O paradoxo da defesa do interesse público na recuperação de empresas em crise

Por José Gonçalves Machado, PhD, Professor da Faculdade de Direito da Universidade Lusófona e Advogado

Na nossa história recente (últimos 50 anos) temos vários exemplos de intervenção direta e indireta do Estado na recuperação de empresas privadas. Na intervenção direta, a recuperação deve-se, fundamentalmente, à injeção de dinheiros públicos, ao passo que na intervenção indireta, a recuperação resulta, essencialmente, do esforço dos credores, em especial dos credores privados.

Como manifestações da intervenção direta, destacamos o DL n.º 660/74, o DL n.º 222-B/75, de 12 de maio o DL n.º 353-E/77, de 29 de agosto de 25 de novembro, o DL n.º 119/82 de 20 de abril e, mais recentemente, a Lei n.º 62-A/2008, de 11 de novembro.
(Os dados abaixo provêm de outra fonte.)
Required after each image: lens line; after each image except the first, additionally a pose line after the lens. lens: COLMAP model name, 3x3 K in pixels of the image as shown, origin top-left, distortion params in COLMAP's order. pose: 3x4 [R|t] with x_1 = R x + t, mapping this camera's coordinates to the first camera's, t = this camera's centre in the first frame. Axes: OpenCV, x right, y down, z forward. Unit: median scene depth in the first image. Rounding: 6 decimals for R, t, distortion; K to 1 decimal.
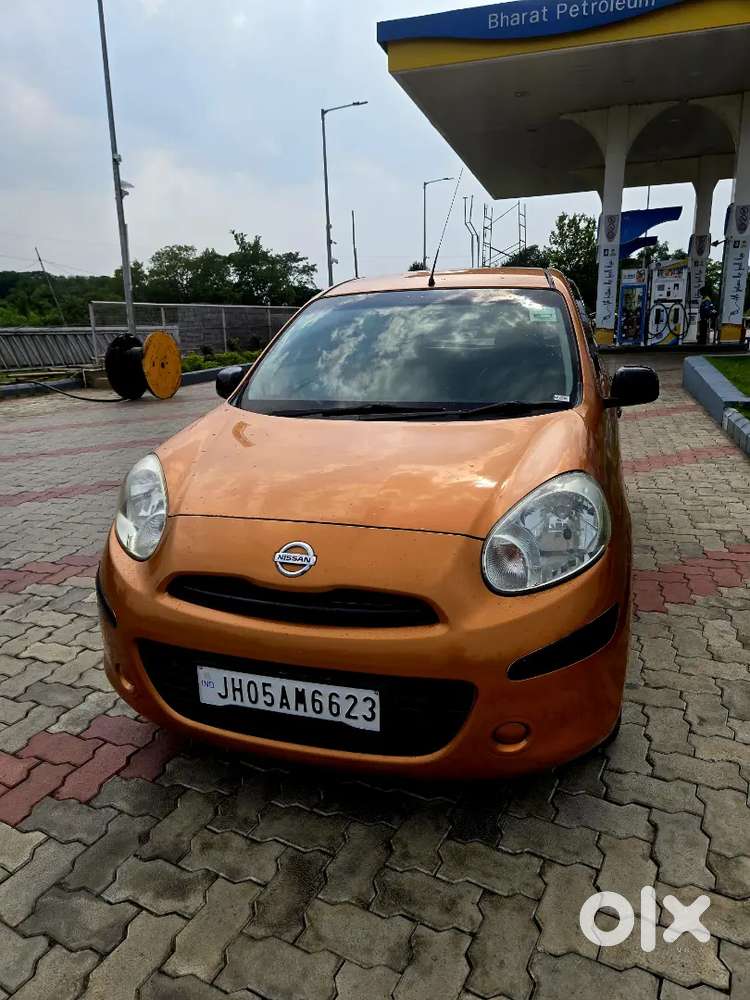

Em todos estes diplomas, o Estado manifesta expressamente o seu interesse em recuperar empresas privadas, de modo a satisfazer o superior interesse público na preservação do tecido empresarial que, reflexamente, ajuda a evitar a perda desnecessária de postos de trabalho e de competências e conhecimentos especializados, bem como a maximizar o grau de satisfação dos vários stakeholders, por comparação com o cenário de encerramento e liquidação.

Por via indireta, nomeadamente através do DL n.º 132/93, de 23 de abril, do DL 201/2004, de 18 de agosto, do DL n.º 53/2004, de 18 de março (com as alterações introduzidas pela Lei n.º 16/2012, de 20 de abril e posteriormente), da Resolução do Conselho de Ministros 43/2011, e da Lei n.º 8/2018, de 2 de março, o Estado pede que sejam os privados a satisfazer aqueles interesses públicos, mas afasta-se (tende a afastar-se) do esforço financeiro.

O mesmo Estado que está disposto a injetar milhões em grandes empresas (e, não raras vezes, com resultados desastrosos), continua indisponível para apoiar a recuperação de micro, pequenas e médias empresas por via indireta, em condições de igualdade com outros credores. Se o Estado removesse o impedimento da indisponibilidade dos créditos tributários e se dispusesse a negociar em condições de igualdade (em especial através do “PER”) – sem ter de injetar fresh money dos contribuintes , acabaria, provavelmente, por ter um saldo bastante positivo por força da receita arrecadada (com impostos e contribuições) a médio e longo prazo.

A recente crise política poderá abrir portas a uma nova discussão sobre o papel do Estado na recuperação de empresas em dificuldades – é esse o nosso desejo! Desfaça-se o paradoxo da defesa do interesse público na recuperação de empresas em crise: uma micro, pequena e média empresa de hoje poderá ser uma grande empresa de amanhã!